_Document segment_
________

Basically it allows you to forego any foresight or serious design, and instead just throw shit together. Which is great for getting a prototype going really fast and giving the appearance of a highly productive team. That is, until you run out of new microservices to prototype and now you have to start adding features to existing code and fixing bugs. IMO it was completely "penny-wise and pound-foolish" with respect to developer time, but I can at least see the appeal if you're a particular type of engineer operating under a particular set of incentives.
As for using MongoDB for things it was actually meant for (writing a ton of schemaless JSON blobs really fast and figuring out reads later), I have no idea because we never used it for that and had nothing really resembling that use case.
karmakurtisaani 19 days ago [-]
In my company they use it to store a large number of varying sized jsons. You can create indexes to make search queries lighting fast. It's also been extremely stable.
I wasn't involved in setting it up tho, so can't say anything about how difficult it is to work with on the technical side.
dakiol 19 days ago [-]
I don’t know. Like any other tool, it depends on how you use it. I worked for a unicorn with presence in multiple countries and they were using Mongo as main db in multiple microservices. Around 1500 engineers. It worked fine. I’m not saying it was justified, but never had perf. issues.
nerdponx 19 days ago [-]
We had some pretty bad performance with $lookup queries but it all magically went away after adding some indexes. I have a lot of grievances with teams that use MongoDB, but relatively few grievances with MongoDB itself along these lines.
javcasas 19 days ago [-]
Sometimes you cannot choose. Sometimes you are handed down some decisions already made, and reverting them may have a cost the business doesn't want to pay.
LtWorf 19 days ago [-]
They used it in a startup where I used to work.
Their data was fully relational, and they were doing the one thing that really really kills performance in mongodb: growing documents.
Also it had no constraints so the data was all fucked up by the various bugs that were in the code over the years.
Ah yes they used sharding. Probably there wouldn't have been a need for it if they had just used postgres, since the data was not that much.
winrid 19 days ago [-]
PG and Mongo will vertically scale about the same depending on your queries. They were probably using sharding with tiny instances which is dumb. Also, large documents doesn't really hurt performance with mongo, except maybe with writes, or with large array fields due to replication implication.
LtWorf 19 days ago [-]
Not large documents, but documents where the most common operation is to add a number to a list of numbers.
winrid 18 days ago [-]
Yeah that's a bad idea. You should instead just create a doc for each number. Each time you add a number the entire list needs copied to disk and to each secondary, so the cost grows quickly with each write.

________

_Supplied material_
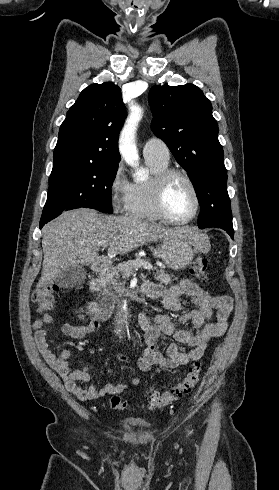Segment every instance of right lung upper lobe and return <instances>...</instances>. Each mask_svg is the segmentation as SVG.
I'll return each instance as SVG.
<instances>
[{
	"mask_svg": "<svg viewBox=\"0 0 279 490\" xmlns=\"http://www.w3.org/2000/svg\"><path fill=\"white\" fill-rule=\"evenodd\" d=\"M126 117L121 89L92 84L70 107L54 149V165L70 162L120 161L117 140Z\"/></svg>",
	"mask_w": 279,
	"mask_h": 490,
	"instance_id": "1",
	"label": "right lung upper lobe"
}]
</instances>
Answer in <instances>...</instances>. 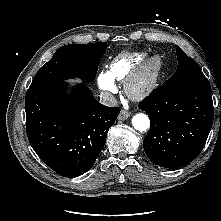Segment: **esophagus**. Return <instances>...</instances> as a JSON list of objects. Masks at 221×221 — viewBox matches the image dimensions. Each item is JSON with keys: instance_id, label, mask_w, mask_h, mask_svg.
<instances>
[{"instance_id": "34e87169", "label": "esophagus", "mask_w": 221, "mask_h": 221, "mask_svg": "<svg viewBox=\"0 0 221 221\" xmlns=\"http://www.w3.org/2000/svg\"><path fill=\"white\" fill-rule=\"evenodd\" d=\"M130 116H131L130 112H128L126 110H121V112L118 115V119L124 121V120L128 119Z\"/></svg>"}]
</instances>
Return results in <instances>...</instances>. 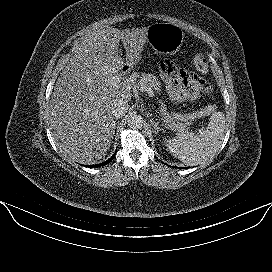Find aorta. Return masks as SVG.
<instances>
[{"label":"aorta","instance_id":"aorta-1","mask_svg":"<svg viewBox=\"0 0 272 272\" xmlns=\"http://www.w3.org/2000/svg\"><path fill=\"white\" fill-rule=\"evenodd\" d=\"M143 125V118L140 115L134 114L128 120V126L132 129H138Z\"/></svg>","mask_w":272,"mask_h":272}]
</instances>
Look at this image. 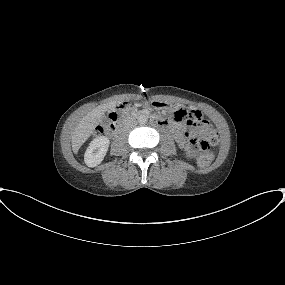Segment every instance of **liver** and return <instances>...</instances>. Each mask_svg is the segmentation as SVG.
<instances>
[{
    "label": "liver",
    "mask_w": 285,
    "mask_h": 285,
    "mask_svg": "<svg viewBox=\"0 0 285 285\" xmlns=\"http://www.w3.org/2000/svg\"><path fill=\"white\" fill-rule=\"evenodd\" d=\"M114 105V102L99 105L82 118L71 137L72 150L74 153L78 152L80 147L91 136L96 126L102 121L105 112Z\"/></svg>",
    "instance_id": "1"
}]
</instances>
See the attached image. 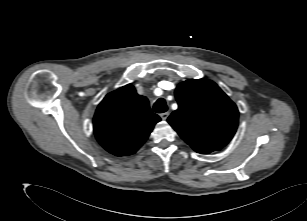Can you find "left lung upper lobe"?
<instances>
[{"instance_id": "1", "label": "left lung upper lobe", "mask_w": 307, "mask_h": 221, "mask_svg": "<svg viewBox=\"0 0 307 221\" xmlns=\"http://www.w3.org/2000/svg\"><path fill=\"white\" fill-rule=\"evenodd\" d=\"M175 95L179 107L167 121L196 152L209 154L220 150L233 138L238 109L213 81H184Z\"/></svg>"}]
</instances>
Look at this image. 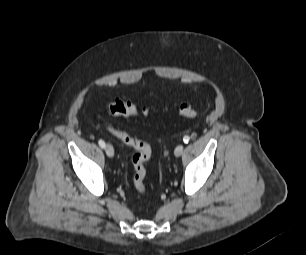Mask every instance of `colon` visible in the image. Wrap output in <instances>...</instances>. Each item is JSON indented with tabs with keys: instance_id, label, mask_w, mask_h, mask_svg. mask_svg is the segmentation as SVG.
<instances>
[{
	"instance_id": "1",
	"label": "colon",
	"mask_w": 306,
	"mask_h": 255,
	"mask_svg": "<svg viewBox=\"0 0 306 255\" xmlns=\"http://www.w3.org/2000/svg\"><path fill=\"white\" fill-rule=\"evenodd\" d=\"M177 110L179 115L186 119H193L197 115L195 108L187 103L180 104ZM108 111L111 115L117 117L145 116L148 113L146 108L137 107L132 102L123 99H116L110 102L108 105ZM106 128L112 136L134 149V154L132 156V164L134 168L133 184L139 193L144 194L146 192L145 163L151 156L150 146L146 142L134 138L127 132L114 126L107 125Z\"/></svg>"
}]
</instances>
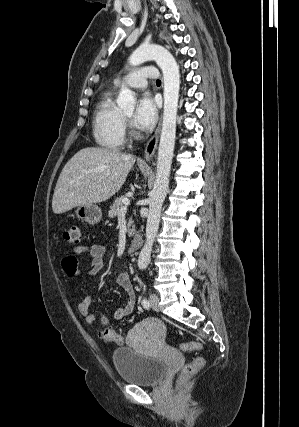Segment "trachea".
I'll list each match as a JSON object with an SVG mask.
<instances>
[{"label": "trachea", "mask_w": 299, "mask_h": 427, "mask_svg": "<svg viewBox=\"0 0 299 427\" xmlns=\"http://www.w3.org/2000/svg\"><path fill=\"white\" fill-rule=\"evenodd\" d=\"M156 83H157V84H161V80H159V79H158V80L156 81Z\"/></svg>", "instance_id": "1"}]
</instances>
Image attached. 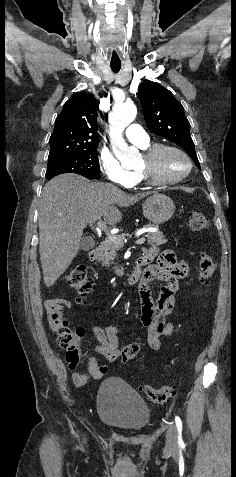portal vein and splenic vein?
I'll use <instances>...</instances> for the list:
<instances>
[{
	"label": "portal vein and splenic vein",
	"instance_id": "18ae733b",
	"mask_svg": "<svg viewBox=\"0 0 236 477\" xmlns=\"http://www.w3.org/2000/svg\"><path fill=\"white\" fill-rule=\"evenodd\" d=\"M97 226H98V229H101V230L105 231L106 235L108 236V238H109L111 241H113V242L116 243V244H123V241H122L118 236H116V235H114V234H111V233L108 231V229H107V227H106V224H105L104 222H102L101 220H99V221L97 222ZM145 240H146V239H145L144 237H142V238L137 239L135 243H136V244H143V243L145 242Z\"/></svg>",
	"mask_w": 236,
	"mask_h": 477
}]
</instances>
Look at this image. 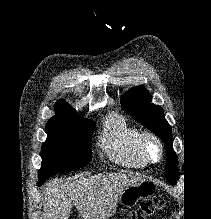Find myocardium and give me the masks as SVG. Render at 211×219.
Wrapping results in <instances>:
<instances>
[{"label": "myocardium", "mask_w": 211, "mask_h": 219, "mask_svg": "<svg viewBox=\"0 0 211 219\" xmlns=\"http://www.w3.org/2000/svg\"><path fill=\"white\" fill-rule=\"evenodd\" d=\"M154 144L157 148L156 156H153L148 151V145ZM138 151L142 158L148 164H155L162 160L164 155V145L161 139L153 132L145 131L140 134L138 139Z\"/></svg>", "instance_id": "obj_1"}]
</instances>
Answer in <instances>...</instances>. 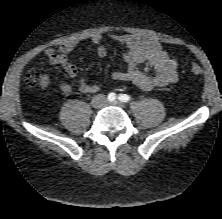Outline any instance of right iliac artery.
Segmentation results:
<instances>
[{
  "label": "right iliac artery",
  "mask_w": 222,
  "mask_h": 219,
  "mask_svg": "<svg viewBox=\"0 0 222 219\" xmlns=\"http://www.w3.org/2000/svg\"><path fill=\"white\" fill-rule=\"evenodd\" d=\"M116 99V95H115V93H110L109 95H108V100L109 101H114Z\"/></svg>",
  "instance_id": "right-iliac-artery-1"
}]
</instances>
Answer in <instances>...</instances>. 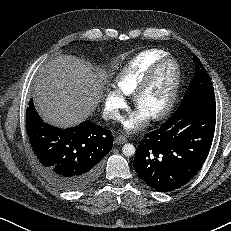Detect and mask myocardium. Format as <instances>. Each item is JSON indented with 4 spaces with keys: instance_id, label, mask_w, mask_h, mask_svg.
<instances>
[{
    "instance_id": "obj_1",
    "label": "myocardium",
    "mask_w": 231,
    "mask_h": 231,
    "mask_svg": "<svg viewBox=\"0 0 231 231\" xmlns=\"http://www.w3.org/2000/svg\"><path fill=\"white\" fill-rule=\"evenodd\" d=\"M166 63H171L174 67L173 80L165 105L158 113L149 117L152 121H160L168 117L175 106L176 99L181 85V69L178 61L174 57L168 55L158 59L150 67V69L148 70V72L146 73V75L144 76V78L142 79V81L139 83V85L136 87V89L132 94L134 105L136 108H139V104L142 96L150 88L158 71Z\"/></svg>"
}]
</instances>
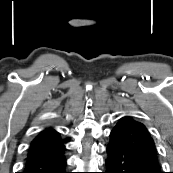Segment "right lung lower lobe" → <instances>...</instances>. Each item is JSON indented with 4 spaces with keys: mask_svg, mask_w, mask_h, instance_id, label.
<instances>
[{
    "mask_svg": "<svg viewBox=\"0 0 173 173\" xmlns=\"http://www.w3.org/2000/svg\"><path fill=\"white\" fill-rule=\"evenodd\" d=\"M65 147L61 145L30 151L22 173H68L65 170Z\"/></svg>",
    "mask_w": 173,
    "mask_h": 173,
    "instance_id": "right-lung-lower-lobe-1",
    "label": "right lung lower lobe"
}]
</instances>
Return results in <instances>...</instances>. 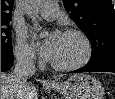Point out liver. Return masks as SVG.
<instances>
[{
	"label": "liver",
	"instance_id": "1",
	"mask_svg": "<svg viewBox=\"0 0 115 99\" xmlns=\"http://www.w3.org/2000/svg\"><path fill=\"white\" fill-rule=\"evenodd\" d=\"M1 99H38V94L32 84H27L25 88L19 90L14 75L1 72Z\"/></svg>",
	"mask_w": 115,
	"mask_h": 99
}]
</instances>
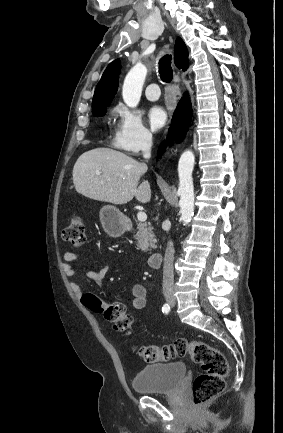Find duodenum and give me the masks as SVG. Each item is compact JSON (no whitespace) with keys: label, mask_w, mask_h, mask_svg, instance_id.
<instances>
[{"label":"duodenum","mask_w":283,"mask_h":433,"mask_svg":"<svg viewBox=\"0 0 283 433\" xmlns=\"http://www.w3.org/2000/svg\"><path fill=\"white\" fill-rule=\"evenodd\" d=\"M162 259L163 256L161 253H153L148 260L149 266L155 269L159 268L161 266Z\"/></svg>","instance_id":"duodenum-1"}]
</instances>
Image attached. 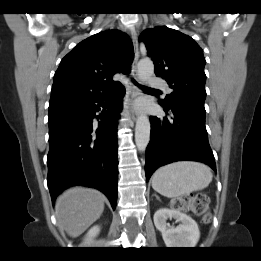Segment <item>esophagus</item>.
<instances>
[{"instance_id":"1","label":"esophagus","mask_w":261,"mask_h":261,"mask_svg":"<svg viewBox=\"0 0 261 261\" xmlns=\"http://www.w3.org/2000/svg\"><path fill=\"white\" fill-rule=\"evenodd\" d=\"M131 38H132L133 48H134V59L132 63L131 77L134 81H138L137 64L139 60V47H138L137 33L135 31L131 33ZM133 80H130L127 86V95H128L127 109L132 119H136L137 109L135 107V100L139 95V89Z\"/></svg>"}]
</instances>
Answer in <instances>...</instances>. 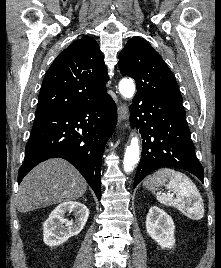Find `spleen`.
I'll use <instances>...</instances> for the list:
<instances>
[{
  "instance_id": "1",
  "label": "spleen",
  "mask_w": 221,
  "mask_h": 268,
  "mask_svg": "<svg viewBox=\"0 0 221 268\" xmlns=\"http://www.w3.org/2000/svg\"><path fill=\"white\" fill-rule=\"evenodd\" d=\"M156 175H166L170 178L168 187L176 195L157 194V200L166 206H173L188 217L199 220L204 216V204L199 190L192 180L179 171L164 168Z\"/></svg>"
}]
</instances>
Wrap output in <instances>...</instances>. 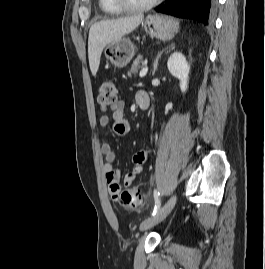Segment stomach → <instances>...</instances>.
I'll list each match as a JSON object with an SVG mask.
<instances>
[{
  "label": "stomach",
  "instance_id": "obj_1",
  "mask_svg": "<svg viewBox=\"0 0 265 269\" xmlns=\"http://www.w3.org/2000/svg\"><path fill=\"white\" fill-rule=\"evenodd\" d=\"M146 33L160 40H170L178 32L179 25L171 17L164 15L148 16L142 24ZM106 59L116 67L126 66L135 54L134 45L126 38L110 43L104 50Z\"/></svg>",
  "mask_w": 265,
  "mask_h": 269
}]
</instances>
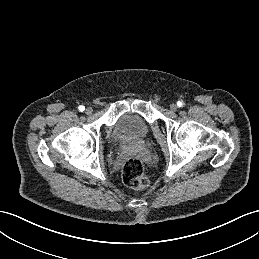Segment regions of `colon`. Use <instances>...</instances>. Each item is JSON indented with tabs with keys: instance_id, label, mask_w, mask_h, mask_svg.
I'll list each match as a JSON object with an SVG mask.
<instances>
[{
	"instance_id": "1",
	"label": "colon",
	"mask_w": 259,
	"mask_h": 259,
	"mask_svg": "<svg viewBox=\"0 0 259 259\" xmlns=\"http://www.w3.org/2000/svg\"><path fill=\"white\" fill-rule=\"evenodd\" d=\"M123 182L133 189H145L149 186V179L145 175L142 162L136 158H129L122 169Z\"/></svg>"
}]
</instances>
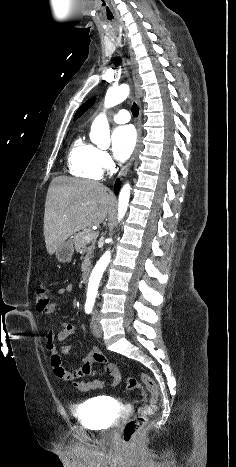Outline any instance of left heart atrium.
Listing matches in <instances>:
<instances>
[{"instance_id": "1", "label": "left heart atrium", "mask_w": 236, "mask_h": 467, "mask_svg": "<svg viewBox=\"0 0 236 467\" xmlns=\"http://www.w3.org/2000/svg\"><path fill=\"white\" fill-rule=\"evenodd\" d=\"M111 140L114 157L123 162L128 159L135 147V131L130 125L118 126L113 130Z\"/></svg>"}]
</instances>
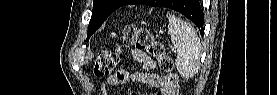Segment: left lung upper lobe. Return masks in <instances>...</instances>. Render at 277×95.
<instances>
[{
	"label": "left lung upper lobe",
	"instance_id": "left-lung-upper-lobe-1",
	"mask_svg": "<svg viewBox=\"0 0 277 95\" xmlns=\"http://www.w3.org/2000/svg\"><path fill=\"white\" fill-rule=\"evenodd\" d=\"M131 0H94L91 20L88 25L87 39L104 23L107 17ZM181 1V0H180ZM179 1V2H180ZM173 0L169 6H172ZM161 0H152L150 6H160Z\"/></svg>",
	"mask_w": 277,
	"mask_h": 95
}]
</instances>
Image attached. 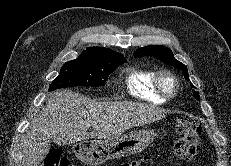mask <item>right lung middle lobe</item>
Returning a JSON list of instances; mask_svg holds the SVG:
<instances>
[{"mask_svg":"<svg viewBox=\"0 0 231 166\" xmlns=\"http://www.w3.org/2000/svg\"><path fill=\"white\" fill-rule=\"evenodd\" d=\"M125 62L122 54L102 58L78 57L61 67L60 74L50 84L49 91L71 86H103L109 74Z\"/></svg>","mask_w":231,"mask_h":166,"instance_id":"obj_1","label":"right lung middle lobe"}]
</instances>
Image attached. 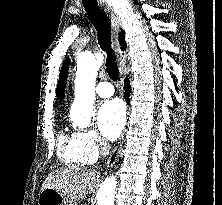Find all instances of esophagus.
Masks as SVG:
<instances>
[{
    "instance_id": "obj_1",
    "label": "esophagus",
    "mask_w": 222,
    "mask_h": 205,
    "mask_svg": "<svg viewBox=\"0 0 222 205\" xmlns=\"http://www.w3.org/2000/svg\"><path fill=\"white\" fill-rule=\"evenodd\" d=\"M104 11L105 13L109 16L111 20V26H112V43L114 50L117 54L118 60L122 61L123 60V55L119 46L118 42V33L120 30V22L116 14L114 13L113 9L110 6H104ZM122 148V143H119L116 148L113 150L111 153L110 157L107 160V165L113 164L119 157L120 151Z\"/></svg>"
}]
</instances>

________

_Exercise requirements_
Rewrite the MongoDB discussion between "I wasn't involved" and "had perf. issues.", inclusive, replacing "unicorn" with "large company".

_Answer to this exercise_
I wasn't involved in setting it up tho, so can't say anything about how difficult it is to work with on the technical side.
dakiol 19 days ago [-]
I don’t know. Like any other tool, it depends on how you use it. I worked for a large company with presence in multiple countries and they were using Mongo as main db in multiple microservices. Around 1500 engineers. It worked fine. I’m not saying it was justified, but never had perf. issues.